A long table was set up next to the side entrance, where Ogi sat with the list of attendees; he nodded to Kizu, who walked over to him and said, “Ikuo’s security squad seems to be doing a good job.”
Ogi agreed, and looked out over the porte cochere. Right next to him were three more guards, also in their thirties and dressed in uniform; on the other side of the pavement, five guards stood at set intervals. Ogi didn’t seem to mind that the guards who’d gathered at one end of the t
able heard him as he explained things to Kizu, who had dimly sensed the situation.
“The members of the security squad are all followers from the Izu research center, before the Somersault,” Ogi said. “The radical faction, in other words. … At that time the police intervened in everything they did, so they left the church, formed their own group, and continued to keep the faith.… The ones who kidnapped Guide and caused his death were one element of this group, not the ones cooperating with us, of course; they didn’t approve of that. Since the people who took Guide are being held in custody, there’s no chance they’ll be coming here.”

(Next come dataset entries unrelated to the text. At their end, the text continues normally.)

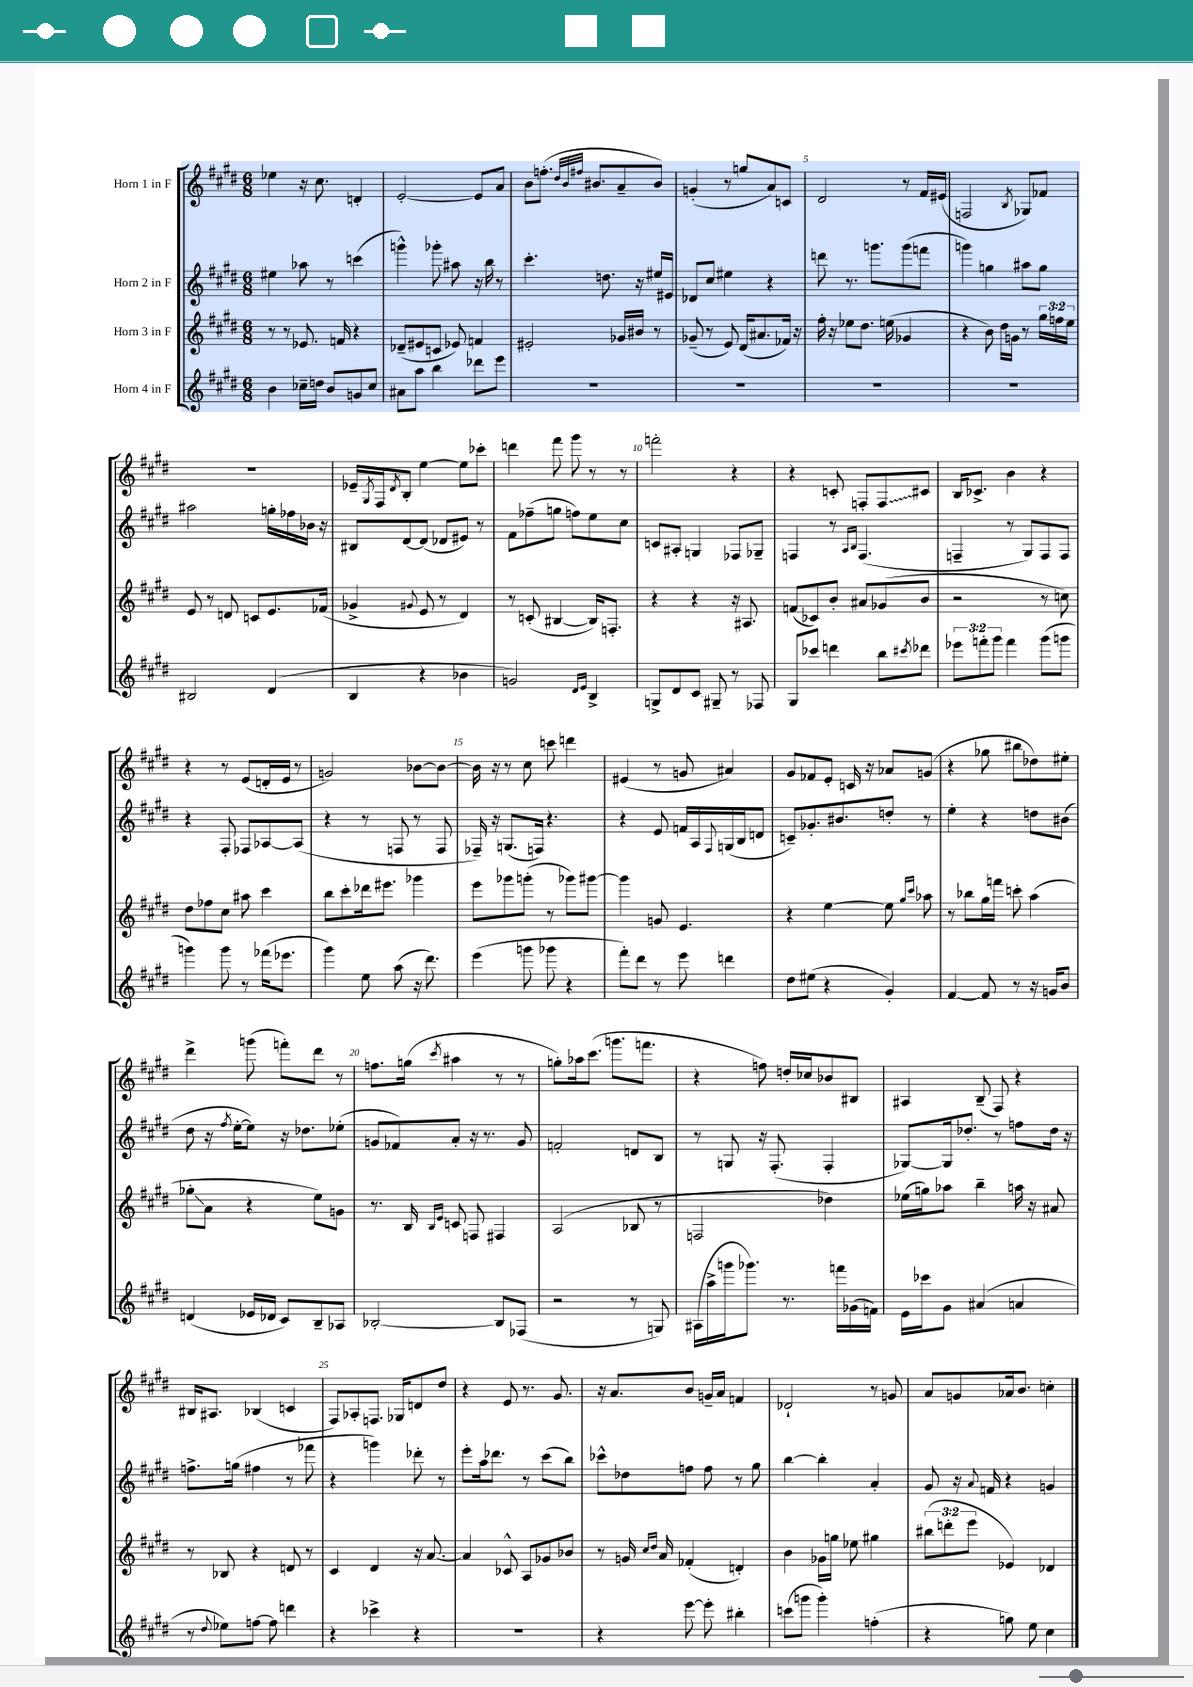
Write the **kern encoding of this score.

**kern	**kern	**kern	**kern
*staff4	*staff3	*staff2	*staff1
*clefG2	*clefG2	*clefG2	*clefG2
*k[f#c#g#d#]	*k[f#c#g#d#]	*k[f#c#g#d#]	*k[f#c#g#d#]
*M6/8	*M6/8	*M6/8	*M6/8
4b	8r	4ee#	4ee-
.	8r	.	.
16cc-~	8.e-	8aa-	16r
16dd	.	.	8.cc#
8b	.	8r	.
.	16f	.	.
8g	4r	(4ccc	4d'
8cc-	.	.	.
=	=	=	=
8a#	(8d-~	4ggg^^)	[2e'
8aa	8e#	.	.
4bb	8c	8ggg-'	.
.	8e-)	8aa#	.
8ddd-	4f	16r	8e]
.	.	16bb	.
8eee	.	8r	8a
=	=	=	=
2.r	2e#'	4.ccc#'	8b
.	.	.	(8.ff'
.	.	.	32qqdd#
.	.	.	32qqb
.	.	.	32qqff#
.	.	.	8.b#
.	.	8.dd	.
.	16g-	.	8a~
.	16b#	16r	.
.	8r	16ee#	8b#)
.	.	16e#	.
=	=	=	=
2.r	(8g-~	8d-	(4g'
.	8r	8cc#	.
.	8e)	4ee#	8r
.	(16d#	.	8gg
.	8.a#	.	.
.	.	4r	8a)
.	16f-)	.	8c
.	16r	.	.
=	=	=	=
2.r	16ff#'	8ddd	2d#
.	16r	.	.
.	8ee-	8.r	.
.	8.dd#	.	.
.	.	8.ggg	.
.	(16ee	.	.
.	4g-	(8ggg	8r
.	.	8fff	16f#
.	.	.	(16e#
=	=	=	=
2.r	4r	4ggg)	2F
.	8b)	4gg	.
.	16dd#	.	.
.	16g	.	.
.	.	.	8qB
.	8r	8aa#	8G-)
.	24gg#	8gg	8f-
.	24ff	.	.
.	24ee	.	.
=	=	=	=
2B#	8e	2aa#	2.r
.	8r	.	.
.	8d	.	.
.	8c	.	.
(4d#	8.e	16gg'	.
.	.	16ff-	.
.	.	16b-	.
.	(16f-	16r	.
=	=	=	=
4B	4g-^	8B#	16e-~
.	.	.	8qG#
.	.	.	16F#
.	.	.	8qd#
.	.	[8d#	8B'
.	8qqg#	.	.
4r	8e	(8d#]	[4ee
.	8r	8d-	.
4b-	4d#)	8e#)	8ee]
.	.	8r	8ccc-'
=	=	=	=
2g)	8r	8f#	4ddd
.	(8c'	(8ff-~	.
.	[4B#	8gg	8fff#
.	.	8ff)	8ggg#
16qqd#	.	.	.
16qqe	.	.	.
4B^	16B#])	8ee	8r
.	8.F'	.	.
.	.	8cc#	8r
=	=	=	=
8G^	4r	8c	2fff'
8d#	.	8A#'	.
8c#	4r	4G	.
8G#~	.	.	.
8r	16r	8F-	4r
.	8.A#	.	.
8F-	.	8G-~	.
=	=	=	=
8G#	(8f	4F	4r
8ccc-	8c-)	.	.
4ddd	8b'	8r	8c'
.	.	16qqA	.
.	.	16qqB	.
.	8a#	(4.F	8F'
8bb	(8g-	.	8F
8qccc#	.	.	.
8ddd-	8b	.	8c#
=	=	=	=
12eee-	2r	4F~	16B
.	.	.	8.c-^
12fff'	.	.	.
12ggg#	.	.	.
4fff	.	8r	4b
.	.	8G#)	.
(8ggg#	8r	8F	4r
8ggg	8cc)	8F	.
=	=	=	=
4ggg)	8dd#	4r	4r
.	8ff-	.	.
8ggg	8cc#	8F#'	8r
8r	8aa#	8F-	(8e
(16fff-	4ccc#	[8A-	16d'
8.eee-	.	.	16e
.	.	(8A-]	8r
=	=	=	=
4ggg#)	8bb	4r	2g)
.	8ccc#'	.	.
8ee	16ddd-	8r	.
.	8.eee#	.	.
(8aa	.	8F	.
16r	4ggg-	8r	[8b-
8.ddd#)	.	.	.
.	.	8F	8b-_
=	=	=	=
(4eee	8eee	16F-~)	16b-]
.	.	16r	16r
.	8ggg-	(8.G	8r
8ggg	(8ggg'	.	8cc#
.	.	16F)	.
8ggg-	8r	4.r	8ccc
4r	8ggg-)	.	4ddd
.	[8ggg#	.	.
=	=	=	=
8fff#')	4ggg#]	4r	(4e#
8ddd#	.	.	.
8r	8g	8e	8r
8eee	4.e	16f	8g
.	.	16A	.
.	.	8qqF#	.
4ddd	.	(16G	4a#)
.	.	16B	.
.	.	8d	.
=	=	=	=
8dd#	4r	8c~)	8g#
(8ee#	.	8.g-'	8f-
4r	[4ee	.	8e'
.	.	8.b#	.
.	.	.	16c
.	.	.	16r
4g#')	8ee]	8dd'	8a-
.	16qqgg#	.	.
.	16qqccc#	.	.
.	8aa-	8r	(8g
=	=	=	=
[4f#	8r	4ee'	4r
.	8bb-	.	.
8f#]	16gg#	4r	8gg-
.	16fff	.	.
8r	8ccc'	.	8bb#
16r	(4aa	8dd	8dd-)
16g	.	.	.
8b	.	(8b#	8ee#'
=	=	=	=
(4d	8gg-'	8dd#	4ddd#^
.	8a	16r	.
.	.	8qff#	.
.	.	[16ee'	.
16e-	4r	8ee])	(8ggg
16d-	.	.	.
8c#)	.	16r	8fff')
.	.	8.dd-	.
8B~	8ee)	.	8ddd#
8A-	8g	(8ee-'	8r
=	=	=	=
[2B-'	8.r	8g	8.ff
.	.	8f-)	.
.	16B	.	(16gg
.	16qqB	.	.
.	16qqe	.	8qccc#
.	8c	8a'	4aa#
.	8F	16r	.
.	.	8.r	.
8B-]	4F#	.	8r
(8F-	.	8g	8r
=	=	=	=
2r	(2A	2f'	8gg')
.	.	.	16aa-
.	.	.	(8.ccc#
.	.	.	8.ggg
8r	8B-	8d	.
.	.	.	8.fff
8G)	8r	8B	.
=	=	=	=
(16A#	2F	8r	4r
16aa^	.	.	.
16ggg	.	8G	.
8.ggg-)	.	.	.
.	.	16r	8ff)
.	.	(8.F#'	.
8.r	.	.	16dd'
.	.	.	16cc-
.	4dd-)	4F#'	8b-
16fff	.	.	.
(16g-	.	.	8B#
16f)	.	.	.
=	=	=	=
16e	(16ee-	[8G-)	4A#
16ccc-	16gg)	.	.
8g#	8aa-	16G-]	.
.	.	8.dd-'	.
(4a#	4bb~	.	(8B~
.	.	8r	8F#)
4a	16aa	8ff	4r
.	16r	.	.
.	8a#	16dd-	.
.	.	16r	.
=	=	=	=
8r	8r	8.ff^	16B#
.	.	.	8.A#
8qqdd#	.	.	.
8ee-)	8B-	.	.
.	.	(16gg	.
[8ff	4r	4ff#	(4B-
8ff]	.	.	.
4ddd	8d	8r	4c
.	8r	8fff-	.
=	=	=	=
4r	4c#	4r	8F#)
.	.	.	8A-'
4ccc-^	4d#	4ggg)	8.F
.	.	.	16G-
4r	16r	8ddd-'	8d
.	[8.a	.	.
.	.	8r	8dd#
=	=	=	=
2.r	4a]	8eee'	4r
.	.	16aa	.
.	.	8.ddd-	.
.	8c-^^	.	8e
.	8A	8r	8.r
.	8g-	(8ccc#	.
.	.	.	8.g#
.	8b-	8bb)	.
=	=	=	=
4r	8r	8ccc-^^	16r
.	.	.	8.a
.	16g	8dd-	.
.	16qqcc#	.	.
.	16qqdd#	.	.
.	16a	.	.
[8eee	(4f-'	8ff	8b
8eee']	.	8ff	16g~
.	.	.	16a
4bb#'	4d')	8r	4f
.	.	8gg#	.
=	=	=	=
(8ccc	4b	[4bb	2d-`
8ggg	.	.	.
4ggg')	16g-	4bb']	.
.	16gg	.	.
.	8ee-	.	.
(4ff'	4gg#	4a'	8r
.	.	.	8g
=	=	=	=
4r	(12bb#	8g#	8a
.	12ddd'	.	.
.	.	16r	8g
.	12eee	.	.
.	.	8qqa	.
.	.	16f	.
8gg)	4e-)	4r	16a-
.	.	.	8.b
8ee	.	.	.
4cc#	4d-	4g	4cc'
==	==	==	==
*-	*-	*-	*-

“Aren’t some of the members of the former radical faction who joined the security squad the ones who attended Patron’s press conference?” Kizu asked.
“I believe so. It was afterward that Ikuo started getting in touch with members of the faction. He didn’t act alone; he had Dancer’s help in finding out how to locate them. I’m a naive person—hence my nickname—but if they’d asked me I would have advised them to discuss things with Patron first. I was left out of the loop, but now that I see the security squad he put together I think Ikuo made the right decision.”
The men, who were within earshot of Kizu and Ogi’s conversation, casually moved away to stand beside the concrete wall of the entrance and, bunched together, began smoking. They had a sophisticated air about them.